Addressing ‘the roots of poverty’

GENOA – Longtime volunteer Heather Edwards began to cry as she looked out at the crowd of 80 people crammed into 415 W.
Main St.
on Monday, in what is to become the new Genoa Area Community Food Hub.
Edwards is the DeKalb County Community Gardens’ associate director, and vocational director of the Walnut Grove Vocational Farm in Kirkland.
She’s also a longtime volunteer at the Genoa-Kingston Food Pantry, which will be merging with the DCCG to become the food hub.
Slated for a July opening, the hub will be a central location for area residents and people in need to commune, have a meal and learn about food production.
The hub’s building was paid for and donated by a local resident who wishes to remain anonymous, said Dan Kenney, executive director and founder for the gardens.
It’s all part of a community and countywide effort that came together in just a few short months.
“This is unbelievable, and very humbling to be a part of,” said Edwards, of Kingston.
“I was so shocked at how fast everything came together.
Obviously, I have a religious background, and definitely God was involved in this.” The Genoa-Kingston food pantry has outgrown its space in the basement of Faith United Methodist Church, 325 S.
Stott St.
in Genoa.
The basement is only accessible via multiple flights of stairs, which makes it hard for wheelchair users or physically disabled visitors to get to the pantry.
Kenney said the donor closed on the building the first week of April, and construction crews began its overhaul only a week later.
“This [project] is really allowing us to address the roots of poverty,” said Jackie DiNatale, board president for the community gardens.
The 2,000-square-foot Hub, a single-floor building, was once home to the Genoa post office in the 1960s, Kenney said.
The food hub will have a food pantry, commercial kitchen for organizations to use and public meeting space, plus refrigerators and freezers for pantry-shoppers to get perishables such as eggs, milk and frozen meat – commodities that most food pantries can’t offer, Edwards said.
“I’d be remiss if I didn’t say how proud I am to have this facility in Genoa,” Genoa Mayor Mark Vicary said.
“We are often overshadowed by larger communities, but there’s so much good work going on in town.” The food hub will be managed by a part-time coordinator who will be hired through DCCG.
Volunteers will make up the rest of the staff, much like the Genoa-Kingston food pantry.
The DCCG’s Walnut Grove Vocational Farm in Kirkland, which employs adults with developmental disabilities, will provide produce to the Hub.
“[The food hub] helps provide additional food-related education opportunities for people of all ages,” Kenney said.
“It also provides a way to expand markets for local growers, or produce and other food-related enterprises, and an opportunity for low-income and unemployed individuals to learn skills that they can take elsewhere.” In addition to an expanded pantry, the food hub will have tables and counters in its commercial kitchen designed for cooking demonstrations, classes and other projects for visitors to learn about cooking, canning and preserving.

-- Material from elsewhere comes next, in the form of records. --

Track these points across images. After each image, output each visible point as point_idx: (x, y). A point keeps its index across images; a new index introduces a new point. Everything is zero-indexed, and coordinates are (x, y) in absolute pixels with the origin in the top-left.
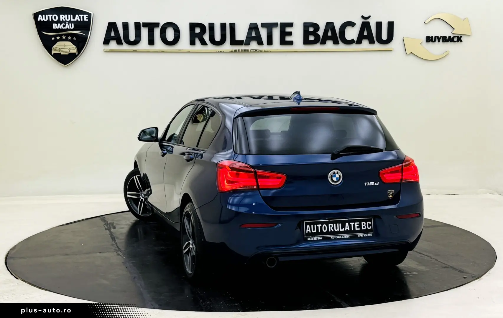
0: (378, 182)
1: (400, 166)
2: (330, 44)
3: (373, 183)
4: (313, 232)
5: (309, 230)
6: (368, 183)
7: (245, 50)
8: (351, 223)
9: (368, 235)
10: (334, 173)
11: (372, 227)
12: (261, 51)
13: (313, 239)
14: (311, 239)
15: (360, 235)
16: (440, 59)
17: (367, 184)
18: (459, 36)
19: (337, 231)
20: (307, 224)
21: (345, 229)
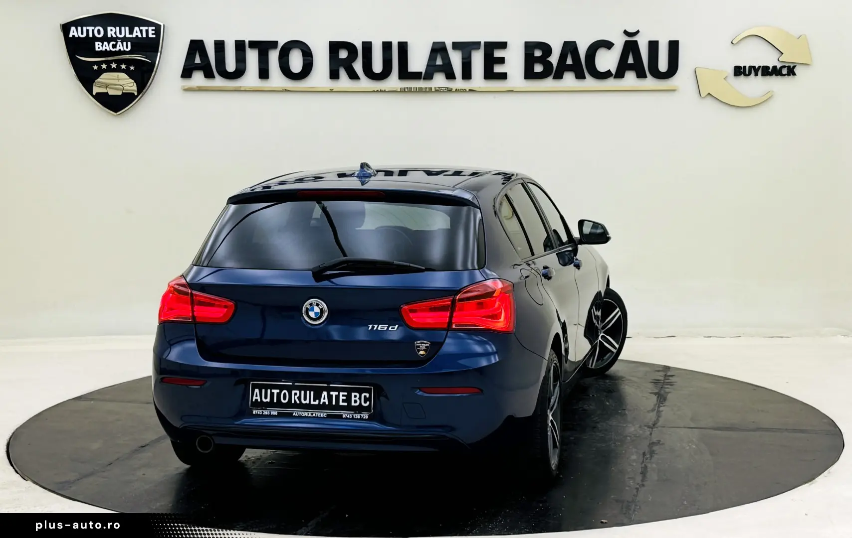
0: (397, 326)
1: (449, 300)
2: (569, 78)
3: (387, 326)
4: (264, 400)
5: (258, 398)
6: (376, 326)
7: (419, 88)
8: (332, 393)
9: (360, 416)
10: (311, 304)
11: (370, 404)
12: (449, 90)
13: (262, 413)
14: (259, 413)
15: (345, 414)
16: (754, 105)
17: (373, 327)
19: (306, 403)
20: (254, 387)
21: (320, 402)
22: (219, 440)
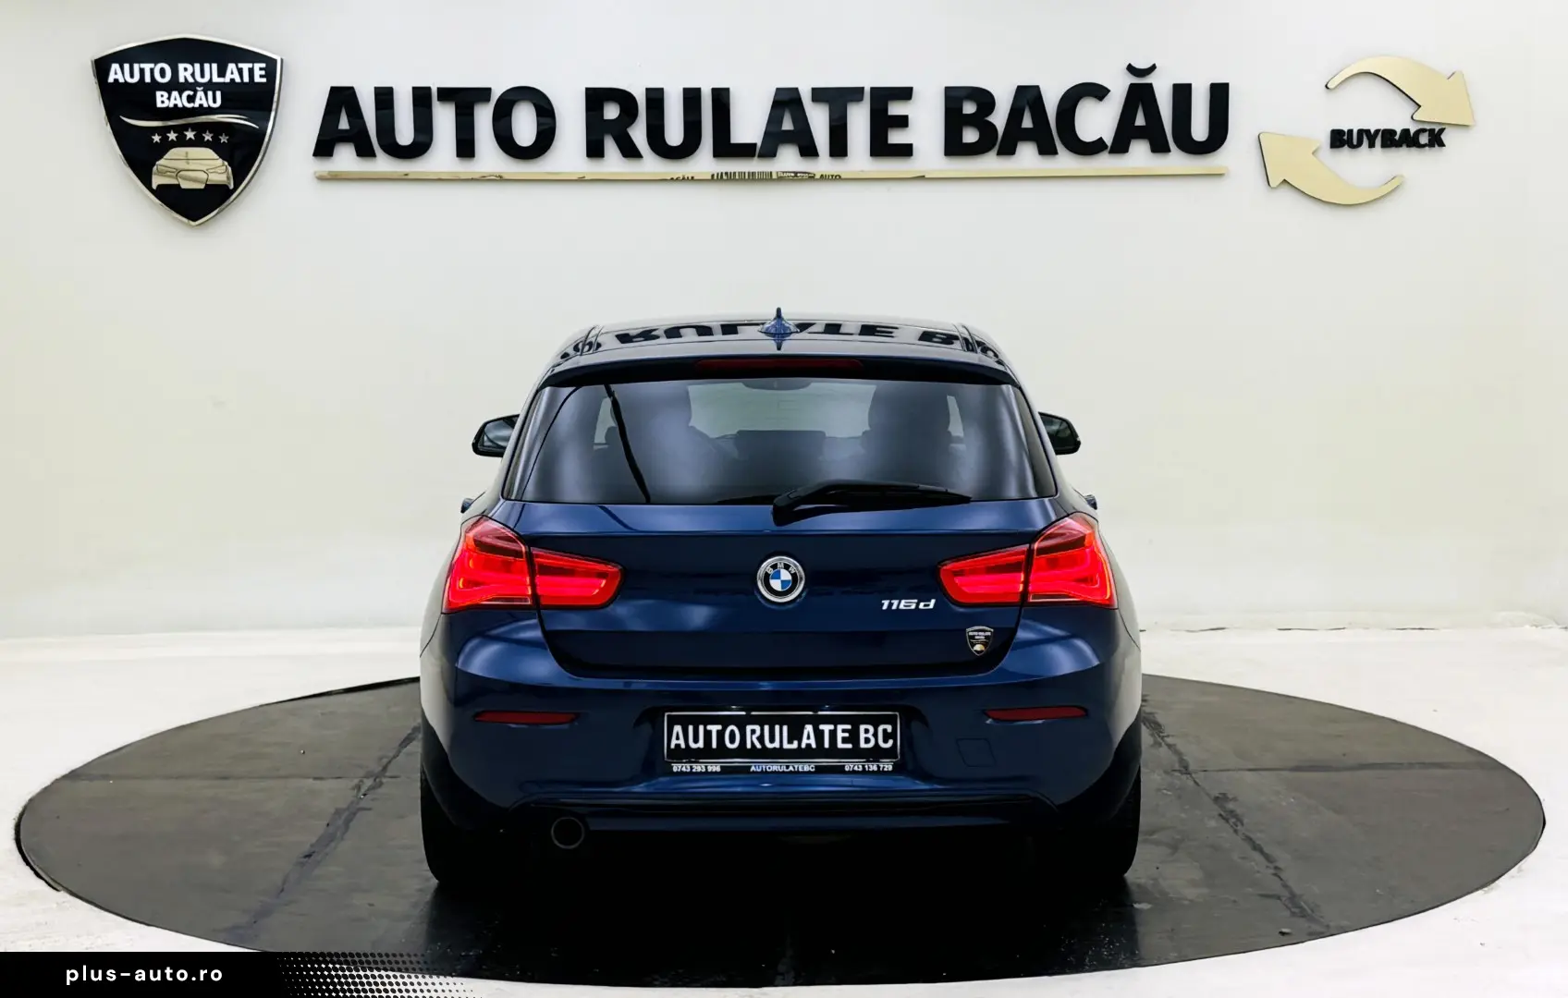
0: (933, 601)
1: (1023, 552)
2: (1027, 153)
3: (916, 601)
4: (693, 745)
5: (682, 742)
6: (895, 602)
7: (749, 173)
8: (822, 727)
9: (879, 767)
10: (774, 567)
11: (895, 744)
12: (811, 177)
13: (689, 770)
14: (684, 769)
15: (850, 765)
16: (1372, 200)
17: (891, 605)
18: (1434, 130)
19: (775, 748)
20: (673, 721)
21: (800, 744)
22: (596, 825)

Kenney said there will be a section of the hub designed for local merchants to sell their goods, such as homemade jams and locally grown produce.
Edwards said the new hub also will give the food pantry expanded hours and the chance to serve more people.
The Genoa-Kingston pantry is currently only open once a month, from 9 to 11 a.m.
The new location and management by DCCG will allow it to be open once a week, which means it will grow from serving around 40 people per month.